→ **The task**
Each line of the entries below that holds "start" is needed, copied in full.

━━━━━ Exercise data

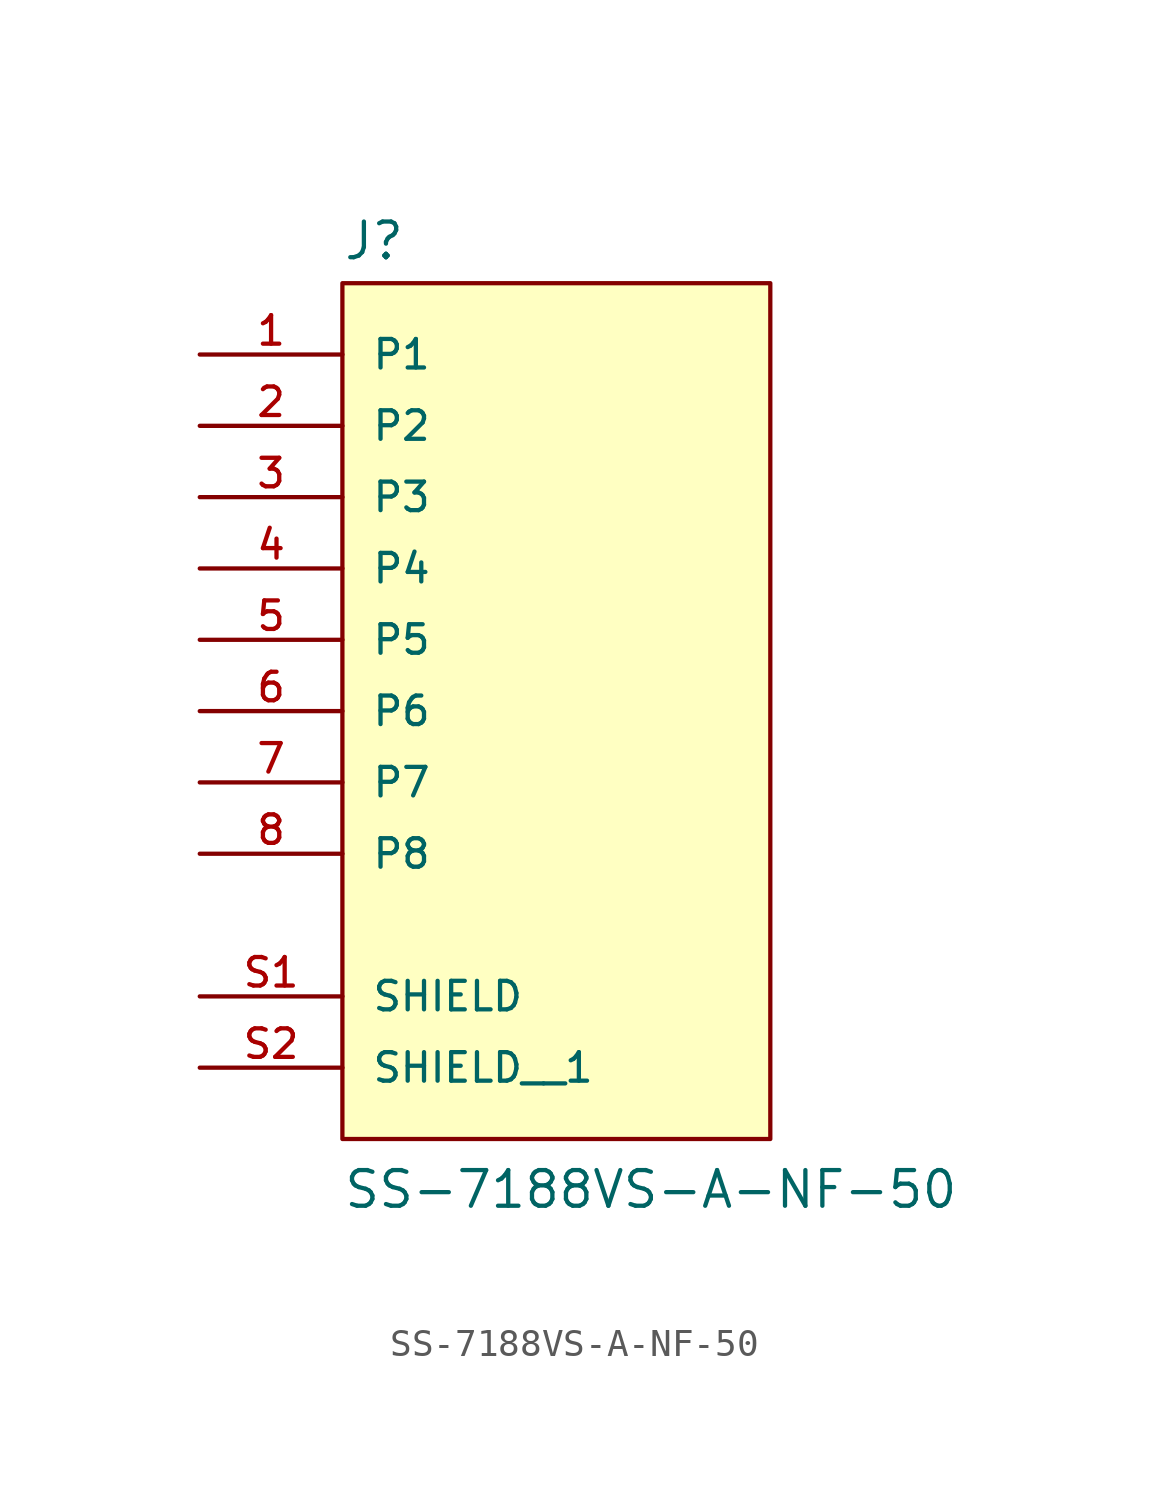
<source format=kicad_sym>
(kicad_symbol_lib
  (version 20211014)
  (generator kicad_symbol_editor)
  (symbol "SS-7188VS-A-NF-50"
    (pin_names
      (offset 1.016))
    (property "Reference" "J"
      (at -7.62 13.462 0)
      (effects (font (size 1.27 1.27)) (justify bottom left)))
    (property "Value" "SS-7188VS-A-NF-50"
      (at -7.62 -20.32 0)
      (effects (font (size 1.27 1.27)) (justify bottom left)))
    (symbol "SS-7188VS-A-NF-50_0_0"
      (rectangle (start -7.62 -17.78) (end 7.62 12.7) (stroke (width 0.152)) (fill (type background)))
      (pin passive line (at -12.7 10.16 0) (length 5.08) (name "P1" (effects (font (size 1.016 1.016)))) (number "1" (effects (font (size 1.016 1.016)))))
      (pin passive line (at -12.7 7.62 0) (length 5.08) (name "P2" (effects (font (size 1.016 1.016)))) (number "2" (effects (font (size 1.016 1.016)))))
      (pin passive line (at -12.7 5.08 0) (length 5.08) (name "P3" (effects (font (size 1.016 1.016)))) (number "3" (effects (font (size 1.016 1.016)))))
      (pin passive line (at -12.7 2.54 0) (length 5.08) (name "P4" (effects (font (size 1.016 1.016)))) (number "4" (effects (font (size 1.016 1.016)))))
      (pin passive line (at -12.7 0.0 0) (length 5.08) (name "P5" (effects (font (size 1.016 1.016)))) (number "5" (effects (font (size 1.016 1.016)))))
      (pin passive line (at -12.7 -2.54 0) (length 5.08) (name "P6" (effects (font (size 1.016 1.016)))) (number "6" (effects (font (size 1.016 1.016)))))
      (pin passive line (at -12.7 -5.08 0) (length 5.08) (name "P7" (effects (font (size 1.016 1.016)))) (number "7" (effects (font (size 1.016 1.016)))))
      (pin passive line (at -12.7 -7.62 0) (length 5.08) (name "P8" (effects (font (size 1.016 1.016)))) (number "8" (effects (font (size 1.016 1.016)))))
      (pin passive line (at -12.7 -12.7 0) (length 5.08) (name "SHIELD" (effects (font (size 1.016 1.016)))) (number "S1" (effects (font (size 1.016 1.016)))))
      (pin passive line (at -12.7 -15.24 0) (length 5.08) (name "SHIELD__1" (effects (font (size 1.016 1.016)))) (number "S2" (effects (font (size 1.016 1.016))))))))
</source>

━━━━━━━━━━
━━━━━ Exercise data

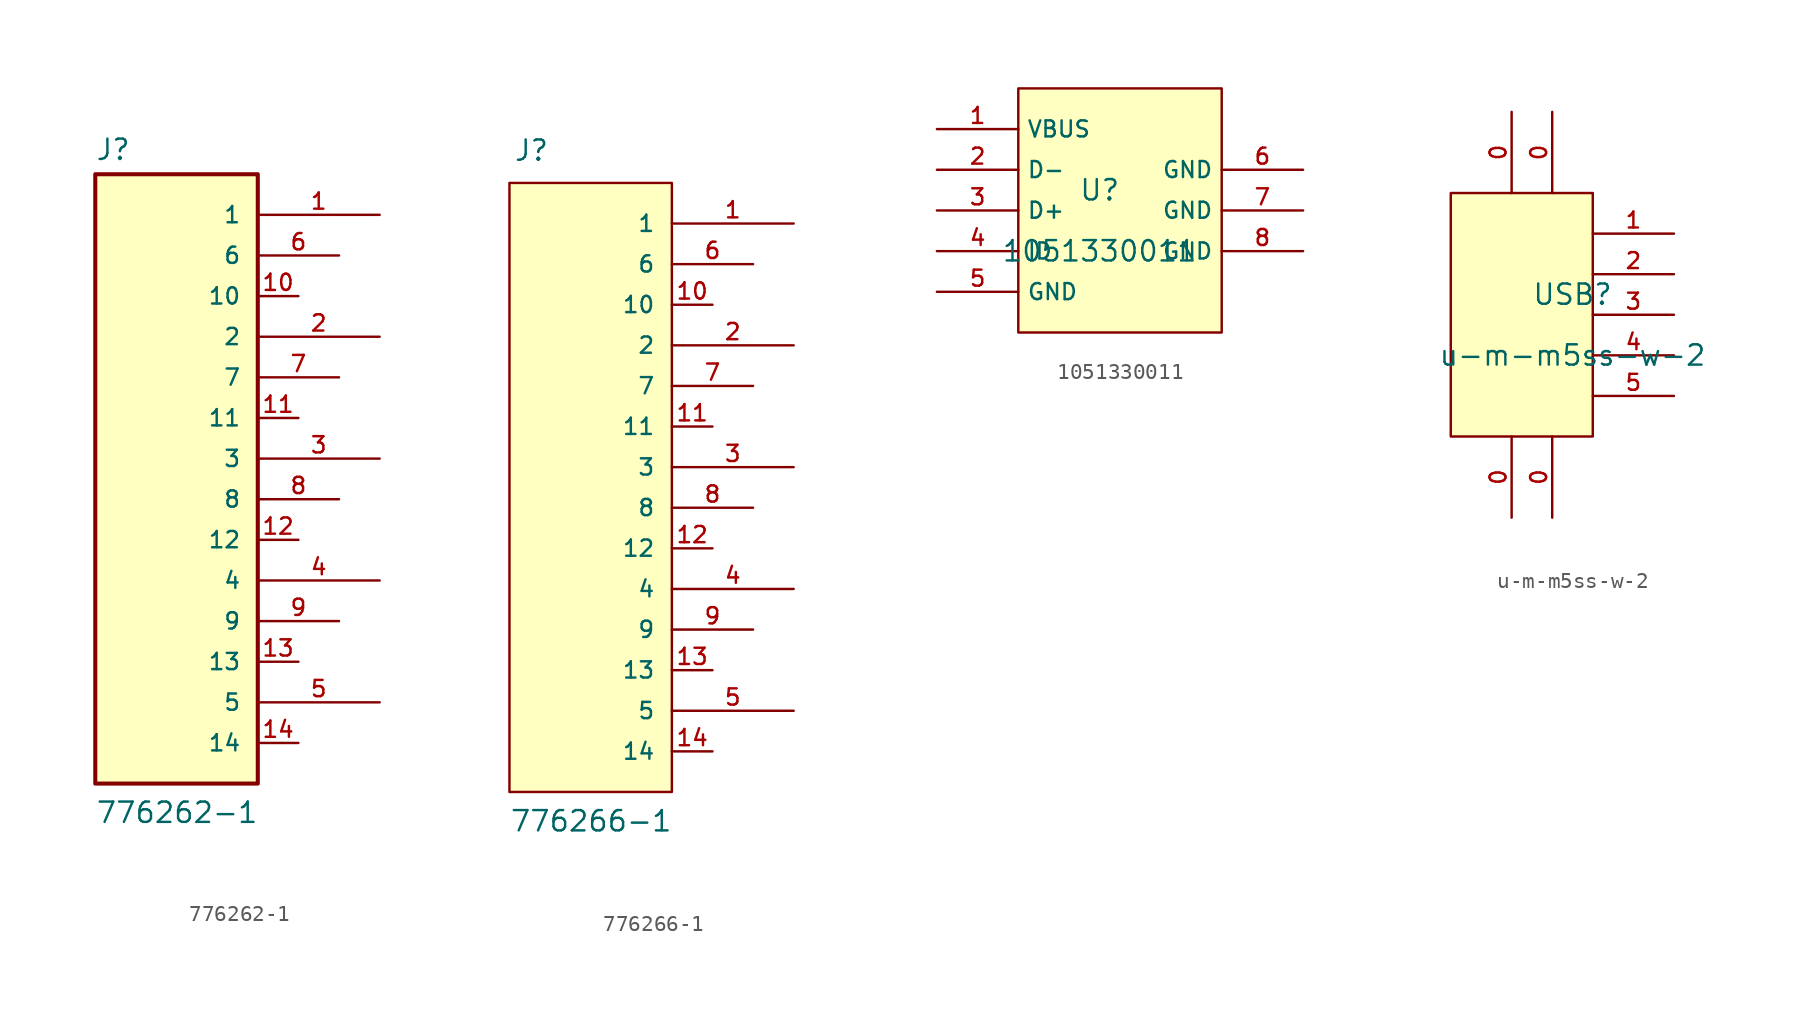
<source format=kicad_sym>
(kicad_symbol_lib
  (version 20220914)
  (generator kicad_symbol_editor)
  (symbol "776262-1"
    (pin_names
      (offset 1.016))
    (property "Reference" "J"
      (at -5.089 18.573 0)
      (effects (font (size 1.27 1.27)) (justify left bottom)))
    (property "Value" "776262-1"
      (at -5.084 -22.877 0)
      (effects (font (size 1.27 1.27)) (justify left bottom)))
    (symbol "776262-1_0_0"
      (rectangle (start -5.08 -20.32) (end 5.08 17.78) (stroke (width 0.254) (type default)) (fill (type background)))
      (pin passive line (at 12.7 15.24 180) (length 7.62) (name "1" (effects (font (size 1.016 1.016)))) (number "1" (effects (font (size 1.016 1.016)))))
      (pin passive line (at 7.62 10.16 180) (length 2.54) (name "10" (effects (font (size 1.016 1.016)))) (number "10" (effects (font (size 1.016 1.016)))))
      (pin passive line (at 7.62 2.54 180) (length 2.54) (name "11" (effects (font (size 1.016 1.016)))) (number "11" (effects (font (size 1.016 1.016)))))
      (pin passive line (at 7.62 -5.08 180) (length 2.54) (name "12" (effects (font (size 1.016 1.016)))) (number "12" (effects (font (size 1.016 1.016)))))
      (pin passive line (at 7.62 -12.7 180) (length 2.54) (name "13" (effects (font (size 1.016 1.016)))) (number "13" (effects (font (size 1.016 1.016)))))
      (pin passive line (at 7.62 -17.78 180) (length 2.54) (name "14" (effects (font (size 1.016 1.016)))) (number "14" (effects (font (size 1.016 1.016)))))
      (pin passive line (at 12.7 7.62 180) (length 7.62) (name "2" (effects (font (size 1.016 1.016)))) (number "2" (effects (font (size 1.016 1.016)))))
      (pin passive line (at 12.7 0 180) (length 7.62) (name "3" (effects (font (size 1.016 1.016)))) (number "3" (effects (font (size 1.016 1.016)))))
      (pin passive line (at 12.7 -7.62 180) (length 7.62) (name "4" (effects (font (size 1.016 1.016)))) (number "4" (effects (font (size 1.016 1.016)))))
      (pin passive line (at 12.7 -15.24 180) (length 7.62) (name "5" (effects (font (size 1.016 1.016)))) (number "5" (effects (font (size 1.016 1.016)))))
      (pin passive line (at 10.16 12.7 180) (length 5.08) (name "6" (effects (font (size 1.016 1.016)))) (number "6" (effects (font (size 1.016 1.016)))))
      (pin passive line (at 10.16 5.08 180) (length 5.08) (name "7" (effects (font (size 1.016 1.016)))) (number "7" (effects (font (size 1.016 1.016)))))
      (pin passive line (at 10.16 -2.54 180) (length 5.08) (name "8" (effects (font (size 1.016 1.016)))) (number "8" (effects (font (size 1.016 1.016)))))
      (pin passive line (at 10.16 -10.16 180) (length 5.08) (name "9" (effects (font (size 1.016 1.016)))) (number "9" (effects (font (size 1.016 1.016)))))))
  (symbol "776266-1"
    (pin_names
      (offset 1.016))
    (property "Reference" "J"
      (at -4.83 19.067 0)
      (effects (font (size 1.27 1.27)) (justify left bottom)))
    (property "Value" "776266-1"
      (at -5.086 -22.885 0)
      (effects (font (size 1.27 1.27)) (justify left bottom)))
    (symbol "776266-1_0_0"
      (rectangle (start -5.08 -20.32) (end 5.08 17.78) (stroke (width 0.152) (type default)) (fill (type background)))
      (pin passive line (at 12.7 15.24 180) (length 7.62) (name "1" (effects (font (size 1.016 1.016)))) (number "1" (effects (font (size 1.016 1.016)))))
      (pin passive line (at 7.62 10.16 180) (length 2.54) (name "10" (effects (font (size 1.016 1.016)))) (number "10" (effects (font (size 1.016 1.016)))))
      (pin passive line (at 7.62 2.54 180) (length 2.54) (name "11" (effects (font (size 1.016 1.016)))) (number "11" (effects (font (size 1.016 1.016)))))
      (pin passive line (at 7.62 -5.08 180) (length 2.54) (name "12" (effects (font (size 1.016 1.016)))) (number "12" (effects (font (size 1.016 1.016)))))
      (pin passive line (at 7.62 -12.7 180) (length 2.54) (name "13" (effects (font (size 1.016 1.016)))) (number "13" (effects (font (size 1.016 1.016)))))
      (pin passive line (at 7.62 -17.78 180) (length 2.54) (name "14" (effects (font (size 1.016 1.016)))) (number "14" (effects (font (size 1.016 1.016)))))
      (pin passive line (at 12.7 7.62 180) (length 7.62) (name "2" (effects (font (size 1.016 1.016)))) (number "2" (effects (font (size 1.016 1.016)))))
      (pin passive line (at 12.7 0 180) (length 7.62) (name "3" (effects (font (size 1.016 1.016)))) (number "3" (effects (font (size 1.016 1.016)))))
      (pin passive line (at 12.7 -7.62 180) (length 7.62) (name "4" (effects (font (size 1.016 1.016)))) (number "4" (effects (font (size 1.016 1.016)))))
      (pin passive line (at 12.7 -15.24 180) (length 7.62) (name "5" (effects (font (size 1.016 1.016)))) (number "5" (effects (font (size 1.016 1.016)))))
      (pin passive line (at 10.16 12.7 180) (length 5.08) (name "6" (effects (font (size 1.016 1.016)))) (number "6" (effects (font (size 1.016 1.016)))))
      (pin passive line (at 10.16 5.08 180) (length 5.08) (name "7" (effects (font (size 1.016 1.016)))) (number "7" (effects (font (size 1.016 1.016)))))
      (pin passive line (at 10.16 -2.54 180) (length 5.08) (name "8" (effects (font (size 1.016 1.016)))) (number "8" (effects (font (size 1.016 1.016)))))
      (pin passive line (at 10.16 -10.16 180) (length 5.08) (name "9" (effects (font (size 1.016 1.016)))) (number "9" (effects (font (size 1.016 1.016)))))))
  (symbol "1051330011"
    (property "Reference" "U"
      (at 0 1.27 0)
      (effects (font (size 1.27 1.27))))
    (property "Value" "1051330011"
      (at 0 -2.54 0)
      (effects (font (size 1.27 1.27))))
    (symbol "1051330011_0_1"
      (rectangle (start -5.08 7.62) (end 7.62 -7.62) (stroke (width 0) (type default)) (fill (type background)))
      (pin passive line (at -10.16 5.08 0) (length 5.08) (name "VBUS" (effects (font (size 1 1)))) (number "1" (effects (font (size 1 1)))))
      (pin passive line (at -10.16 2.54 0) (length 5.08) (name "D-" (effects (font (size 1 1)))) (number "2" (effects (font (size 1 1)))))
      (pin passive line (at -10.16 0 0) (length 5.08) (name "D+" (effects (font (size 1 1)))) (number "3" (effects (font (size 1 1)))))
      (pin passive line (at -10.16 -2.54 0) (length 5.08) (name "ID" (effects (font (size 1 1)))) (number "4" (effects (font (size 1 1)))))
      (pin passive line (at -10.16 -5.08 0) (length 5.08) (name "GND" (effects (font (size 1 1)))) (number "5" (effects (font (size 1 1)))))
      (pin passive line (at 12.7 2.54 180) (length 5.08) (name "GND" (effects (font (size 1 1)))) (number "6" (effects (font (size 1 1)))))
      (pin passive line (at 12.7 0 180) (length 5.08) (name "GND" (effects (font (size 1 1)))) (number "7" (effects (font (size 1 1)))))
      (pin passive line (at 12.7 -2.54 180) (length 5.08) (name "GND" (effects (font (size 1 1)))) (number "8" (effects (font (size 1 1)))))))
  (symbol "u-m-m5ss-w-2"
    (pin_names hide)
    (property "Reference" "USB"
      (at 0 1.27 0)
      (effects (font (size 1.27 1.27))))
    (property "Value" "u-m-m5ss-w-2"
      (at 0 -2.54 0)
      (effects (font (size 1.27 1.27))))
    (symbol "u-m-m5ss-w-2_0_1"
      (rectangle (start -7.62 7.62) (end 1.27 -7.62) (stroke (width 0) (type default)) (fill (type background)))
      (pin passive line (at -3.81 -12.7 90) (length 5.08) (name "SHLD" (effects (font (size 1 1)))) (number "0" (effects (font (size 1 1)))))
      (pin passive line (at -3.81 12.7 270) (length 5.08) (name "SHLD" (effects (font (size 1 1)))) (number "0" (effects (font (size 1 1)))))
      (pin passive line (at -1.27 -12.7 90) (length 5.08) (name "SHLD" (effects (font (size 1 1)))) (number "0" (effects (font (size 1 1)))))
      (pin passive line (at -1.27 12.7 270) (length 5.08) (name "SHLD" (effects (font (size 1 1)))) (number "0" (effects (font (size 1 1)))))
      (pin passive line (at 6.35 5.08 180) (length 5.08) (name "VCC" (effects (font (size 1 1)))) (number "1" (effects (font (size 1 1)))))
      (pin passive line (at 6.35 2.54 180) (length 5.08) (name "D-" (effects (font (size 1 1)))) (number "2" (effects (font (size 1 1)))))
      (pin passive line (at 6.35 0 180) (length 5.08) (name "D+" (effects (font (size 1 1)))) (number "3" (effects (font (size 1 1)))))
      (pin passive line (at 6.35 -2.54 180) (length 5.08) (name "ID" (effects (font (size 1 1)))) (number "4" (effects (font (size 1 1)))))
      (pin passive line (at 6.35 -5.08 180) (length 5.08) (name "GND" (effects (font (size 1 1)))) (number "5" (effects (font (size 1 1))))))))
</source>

━━━━━━━━━━

→ **Task response**
      (rectangle (start -7.62 -17.78) (end 7.62 12.7) (stroke (width 0.152)) (fill (type background)))
      (rectangle (start -5.08 -20.32) (end 5.08 17.78) (stroke (width 0.254) (type default)) (fill (type background)))
      (rectangle (start -5.08 -20.32) (end 5.08 17.78) (stroke (width 0.152) (type default)) (fill (type background)))
      (rectangle (start -5.08 7.62) (end 7.62 -7.62) (stroke (width 0) (type default)) (fill (type background)))
      (rectangle (start -7.62 7.62) (end 1.27 -7.62) (stroke (width 0) (type default)) (fill (type background)))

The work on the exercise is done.